As crisp as a springtime breeze, the strings dance with a freewheeling passion in “Tears of Regret,” echoing the same degree of emotion as we hear in “Dear God,” only at a different tempo. Tonal expressiveness is a cornerstone of these two tracks, as well as the galloping “Turkey in the Straw,” “Feudin’ Banjos” and “Old Home Place.” Whether the guitar strings lead the way, such as in “His Charming Love,” or those of an evocative banjo take the helm – “Take My Ring From Your Finger,” “The South Bound Train” – superb instrumentation is the bread and butter of every track on High Fidelity’s Banjo Player’s Blues LP, which is set to come out this June 20th. As their name implies, High Fidelity are a band that prioritize the colorful detail within their music more than the average bluegrass crew does, and they definitely live up to a high standard in this second release for Rebel Records . Banjo Player’s Blues is a thirteen-song odyssey, and if you ask me, I think it’s one of the more engaging records to debut out of the bluegrass underground in the last couple of years – for more reasons than the obvious, I might add.

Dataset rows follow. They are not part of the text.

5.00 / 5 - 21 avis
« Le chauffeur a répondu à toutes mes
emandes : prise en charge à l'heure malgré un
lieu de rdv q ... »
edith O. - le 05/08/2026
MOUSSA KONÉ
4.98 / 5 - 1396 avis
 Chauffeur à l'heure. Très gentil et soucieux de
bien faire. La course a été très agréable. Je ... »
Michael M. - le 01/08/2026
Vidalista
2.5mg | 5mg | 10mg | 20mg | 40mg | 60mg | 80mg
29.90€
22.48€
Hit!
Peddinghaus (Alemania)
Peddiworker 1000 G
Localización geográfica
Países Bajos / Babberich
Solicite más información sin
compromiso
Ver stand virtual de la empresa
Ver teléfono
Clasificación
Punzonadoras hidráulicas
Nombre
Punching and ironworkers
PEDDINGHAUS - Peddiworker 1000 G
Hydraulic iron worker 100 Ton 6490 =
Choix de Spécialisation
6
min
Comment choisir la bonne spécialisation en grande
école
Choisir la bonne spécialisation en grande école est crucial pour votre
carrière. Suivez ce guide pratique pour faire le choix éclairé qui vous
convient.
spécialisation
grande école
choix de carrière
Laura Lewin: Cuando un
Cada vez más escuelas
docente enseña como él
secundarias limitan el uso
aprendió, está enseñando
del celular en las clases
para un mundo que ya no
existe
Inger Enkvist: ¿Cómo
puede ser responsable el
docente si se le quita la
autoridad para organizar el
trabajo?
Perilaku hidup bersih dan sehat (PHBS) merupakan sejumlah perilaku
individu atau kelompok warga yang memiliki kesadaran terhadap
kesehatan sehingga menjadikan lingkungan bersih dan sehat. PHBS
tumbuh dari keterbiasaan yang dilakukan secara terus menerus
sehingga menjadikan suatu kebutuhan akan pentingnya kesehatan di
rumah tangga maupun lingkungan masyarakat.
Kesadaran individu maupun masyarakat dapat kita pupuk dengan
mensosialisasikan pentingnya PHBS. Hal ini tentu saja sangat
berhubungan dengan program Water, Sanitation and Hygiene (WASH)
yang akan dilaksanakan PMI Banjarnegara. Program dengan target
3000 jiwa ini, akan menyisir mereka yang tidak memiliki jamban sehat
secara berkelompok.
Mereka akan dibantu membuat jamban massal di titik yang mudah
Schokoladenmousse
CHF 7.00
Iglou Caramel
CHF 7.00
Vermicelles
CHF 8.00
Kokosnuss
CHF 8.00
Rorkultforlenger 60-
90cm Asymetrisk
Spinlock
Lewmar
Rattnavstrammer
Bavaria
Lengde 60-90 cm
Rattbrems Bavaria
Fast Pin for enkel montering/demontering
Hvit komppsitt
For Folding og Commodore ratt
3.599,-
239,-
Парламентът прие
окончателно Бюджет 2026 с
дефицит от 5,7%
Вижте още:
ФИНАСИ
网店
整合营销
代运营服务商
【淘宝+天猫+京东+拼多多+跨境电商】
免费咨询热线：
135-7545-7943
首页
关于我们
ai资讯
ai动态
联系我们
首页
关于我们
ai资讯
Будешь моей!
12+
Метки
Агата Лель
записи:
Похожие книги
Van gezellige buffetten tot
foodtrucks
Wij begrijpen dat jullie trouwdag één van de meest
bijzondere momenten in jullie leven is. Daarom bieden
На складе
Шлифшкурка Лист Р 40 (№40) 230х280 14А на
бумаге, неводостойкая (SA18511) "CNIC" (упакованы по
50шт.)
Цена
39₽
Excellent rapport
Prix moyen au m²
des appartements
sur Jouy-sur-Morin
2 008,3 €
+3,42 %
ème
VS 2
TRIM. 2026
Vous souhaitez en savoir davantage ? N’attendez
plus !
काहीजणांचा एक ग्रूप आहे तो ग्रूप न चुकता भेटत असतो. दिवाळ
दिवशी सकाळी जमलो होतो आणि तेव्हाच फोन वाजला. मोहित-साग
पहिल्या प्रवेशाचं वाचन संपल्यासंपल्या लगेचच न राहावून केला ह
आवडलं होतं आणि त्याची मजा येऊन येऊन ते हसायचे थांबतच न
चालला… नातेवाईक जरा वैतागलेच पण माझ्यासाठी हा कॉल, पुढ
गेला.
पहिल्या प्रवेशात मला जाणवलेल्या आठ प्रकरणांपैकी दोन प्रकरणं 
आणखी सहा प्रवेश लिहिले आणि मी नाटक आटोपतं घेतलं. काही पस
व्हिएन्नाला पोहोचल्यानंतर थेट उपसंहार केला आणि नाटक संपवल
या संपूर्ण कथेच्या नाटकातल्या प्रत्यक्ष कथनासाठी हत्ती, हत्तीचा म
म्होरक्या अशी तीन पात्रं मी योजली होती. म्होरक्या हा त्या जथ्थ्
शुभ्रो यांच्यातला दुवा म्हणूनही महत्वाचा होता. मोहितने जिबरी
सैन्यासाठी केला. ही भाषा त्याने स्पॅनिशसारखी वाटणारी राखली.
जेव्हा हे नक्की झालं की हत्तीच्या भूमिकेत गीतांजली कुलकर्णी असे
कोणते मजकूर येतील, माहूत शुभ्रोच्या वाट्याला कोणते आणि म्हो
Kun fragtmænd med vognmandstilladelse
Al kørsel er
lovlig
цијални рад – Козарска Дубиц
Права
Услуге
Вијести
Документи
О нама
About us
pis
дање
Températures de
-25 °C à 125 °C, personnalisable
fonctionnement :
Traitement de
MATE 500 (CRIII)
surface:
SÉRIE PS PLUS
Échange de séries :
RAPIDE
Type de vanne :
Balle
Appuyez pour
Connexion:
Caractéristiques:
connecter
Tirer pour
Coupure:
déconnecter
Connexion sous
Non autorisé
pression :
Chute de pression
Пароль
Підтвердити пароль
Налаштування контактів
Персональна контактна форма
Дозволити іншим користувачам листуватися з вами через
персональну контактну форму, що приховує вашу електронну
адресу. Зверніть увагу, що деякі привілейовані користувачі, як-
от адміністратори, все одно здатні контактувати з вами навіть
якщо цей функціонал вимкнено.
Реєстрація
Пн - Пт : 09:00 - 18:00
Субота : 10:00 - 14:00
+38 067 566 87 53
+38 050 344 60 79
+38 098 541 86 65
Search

No matter where we turn in this tracklist, the string play dominates the spotlight. “You Made the Break” isn’t as sophisticated in structure as “The Picture on the Wall” or “The South Bound Train” are, and yet it feels just as complex when isolating its instrumental edge from the vocal harmony. The master mix definitely creates some extra depth for our singers in “Dear God” and the beautifully melodic “Helen,” but I would stop short of suggesting that it’s responsible for the full-bodied tone of the crooning – that much feels completely natural. I really like the fact that High Fidelity are utilizing every part of their studio weaponry without sounding synthetic in songs like “His Charming Love,” “Got a Little Light” and the jittery “Feudin’ Banjos,” and it would be nice to see their peers adopt a similar approach to producing in this new decade. Overdoing a record like Banjo Player’s Blues would have been pretty easy for any artist or producer to do (and ultimately damning for High Fidelity in their scene), but through their careful work here, they deliver something worthy of bluegrass fans everywhere this summer.
I hadn’t listened to High Fidelity very much prior to hearing this new LP for the first time just the other day, but I can definitely understand why some of my colleagues have taken to their content with as much zeal as they have this season. They’ve got shades of a rustic sound that I would really love to hear more of in their future output, but as far as their overall style is concerned, I think they’re doing everything that they should be in Banjo Player’s Blues to ensure growth and development through the 2020s. There are a lot of country and bluegrass bands exploring deeper elements of Americana right now, but this group has a sense of inspired originality that not many others possess. I do not believe Banjo Player’s Blues is their peak, but it’s absolutely an album you should listen to this summer if you love contemporary bluegrass.